EXERCISE BRIEF | Filter this material down to the lines that contain the string "powerline", and return those lines.

GIVEN ENTRIES |
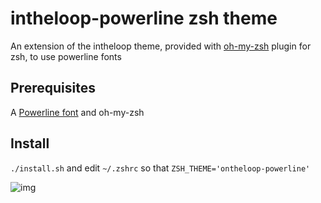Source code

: intheloop-powerline zsh theme
============================

An extension of the intheloop theme, provided with [oh-my-zsh](https://github.com/robbyrussell/oh-my-zsh) plugin for zsh, to use powerline fonts

Prerequisites
-------------

A [Powerline font](https://github.com/Lokaltog/powerline-fonts) and oh-my-zsh

Install
-------

  `./install.sh` and edit `~/.zshrc` so that `ZSH_THEME='ontheloop-powerline'`


![img](http://i.imgur.com/0Qr9sUb.png)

EXERCISE SOLUTION |
: intheloop-powerline zsh theme
An extension of the intheloop theme, provided with [oh-my-zsh](https://github.com/robbyrussell/oh-my-zsh) plugin for zsh, to use powerline fonts
A [Powerline font](https://github.com/Lokaltog/powerline-fonts) and oh-my-zsh
  `./install.sh` and edit `~/.zshrc` so that `ZSH_THEME='ontheloop-powerline'`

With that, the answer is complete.